* [Required work]: Only the lines below between the ones containing "Going for perfection is not an option." and "our items come", inclusive, are to be reproduced, each exactly as it stands.

● ● ● ●

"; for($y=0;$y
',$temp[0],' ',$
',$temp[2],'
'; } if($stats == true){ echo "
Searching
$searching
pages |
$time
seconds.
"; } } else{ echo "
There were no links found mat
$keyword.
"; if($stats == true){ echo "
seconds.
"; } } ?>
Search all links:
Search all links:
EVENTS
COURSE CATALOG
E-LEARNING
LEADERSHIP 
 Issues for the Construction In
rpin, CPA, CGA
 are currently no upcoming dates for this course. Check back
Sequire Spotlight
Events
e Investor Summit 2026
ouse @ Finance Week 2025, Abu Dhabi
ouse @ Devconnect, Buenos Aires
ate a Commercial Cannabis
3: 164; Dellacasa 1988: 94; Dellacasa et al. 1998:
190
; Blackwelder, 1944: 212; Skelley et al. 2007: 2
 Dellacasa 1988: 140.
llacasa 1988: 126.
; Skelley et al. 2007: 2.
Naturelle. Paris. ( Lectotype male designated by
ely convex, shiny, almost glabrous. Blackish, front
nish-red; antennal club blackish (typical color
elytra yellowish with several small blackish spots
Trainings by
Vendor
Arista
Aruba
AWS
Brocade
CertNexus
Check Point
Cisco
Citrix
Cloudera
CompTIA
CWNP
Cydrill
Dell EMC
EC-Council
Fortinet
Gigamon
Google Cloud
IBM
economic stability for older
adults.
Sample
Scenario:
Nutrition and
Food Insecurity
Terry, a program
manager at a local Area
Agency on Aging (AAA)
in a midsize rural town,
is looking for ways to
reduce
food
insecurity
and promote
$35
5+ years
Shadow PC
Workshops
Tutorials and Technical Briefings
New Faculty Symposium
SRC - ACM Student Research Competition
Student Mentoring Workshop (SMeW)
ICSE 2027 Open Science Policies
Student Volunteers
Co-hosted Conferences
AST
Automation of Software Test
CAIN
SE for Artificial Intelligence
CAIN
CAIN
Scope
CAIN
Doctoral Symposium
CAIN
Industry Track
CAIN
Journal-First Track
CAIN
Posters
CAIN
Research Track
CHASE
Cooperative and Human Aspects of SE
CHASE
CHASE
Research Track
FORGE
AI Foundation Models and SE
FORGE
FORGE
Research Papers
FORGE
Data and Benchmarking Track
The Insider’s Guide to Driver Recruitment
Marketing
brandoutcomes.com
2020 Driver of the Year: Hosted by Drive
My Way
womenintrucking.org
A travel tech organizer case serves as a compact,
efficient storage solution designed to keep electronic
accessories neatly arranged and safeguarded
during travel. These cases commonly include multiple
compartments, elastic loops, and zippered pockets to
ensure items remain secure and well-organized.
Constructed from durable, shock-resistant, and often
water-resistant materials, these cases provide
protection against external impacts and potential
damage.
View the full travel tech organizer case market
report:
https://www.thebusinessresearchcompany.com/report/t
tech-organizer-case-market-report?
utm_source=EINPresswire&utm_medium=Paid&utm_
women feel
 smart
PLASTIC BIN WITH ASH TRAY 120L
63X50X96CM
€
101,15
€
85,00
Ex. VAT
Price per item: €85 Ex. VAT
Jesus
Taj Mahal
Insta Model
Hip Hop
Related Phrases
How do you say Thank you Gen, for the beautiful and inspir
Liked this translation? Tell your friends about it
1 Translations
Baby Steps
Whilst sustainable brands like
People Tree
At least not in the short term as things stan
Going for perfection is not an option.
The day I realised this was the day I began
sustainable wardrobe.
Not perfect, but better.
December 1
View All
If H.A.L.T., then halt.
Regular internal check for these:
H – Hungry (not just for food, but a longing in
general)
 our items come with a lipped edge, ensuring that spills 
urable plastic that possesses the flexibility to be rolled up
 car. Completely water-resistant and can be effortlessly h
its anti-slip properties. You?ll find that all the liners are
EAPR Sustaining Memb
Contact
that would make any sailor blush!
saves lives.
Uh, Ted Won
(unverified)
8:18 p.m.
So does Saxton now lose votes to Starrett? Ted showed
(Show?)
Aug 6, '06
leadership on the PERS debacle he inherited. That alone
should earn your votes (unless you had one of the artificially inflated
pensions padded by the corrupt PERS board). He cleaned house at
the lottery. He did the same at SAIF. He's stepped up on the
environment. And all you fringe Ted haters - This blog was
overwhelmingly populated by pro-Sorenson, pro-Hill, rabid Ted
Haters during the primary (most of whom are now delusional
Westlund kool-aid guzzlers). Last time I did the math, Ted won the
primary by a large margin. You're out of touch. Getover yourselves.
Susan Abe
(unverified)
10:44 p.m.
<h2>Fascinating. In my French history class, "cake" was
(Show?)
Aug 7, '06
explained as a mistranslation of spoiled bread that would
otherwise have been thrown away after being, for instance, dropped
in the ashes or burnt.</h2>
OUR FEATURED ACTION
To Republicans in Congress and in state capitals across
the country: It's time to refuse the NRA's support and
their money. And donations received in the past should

● ● ● ●

* [Reply]:
Going for perfection is not an option.
The day I realised this was the day I began
sustainable wardrobe.
Not perfect, but better.
December 1
View All
If H.A.L.T., then halt.
Regular internal check for these:
H – Hungry (not just for food, but a longing in
general)
 our items come with a lipped edge, ensuring that spills 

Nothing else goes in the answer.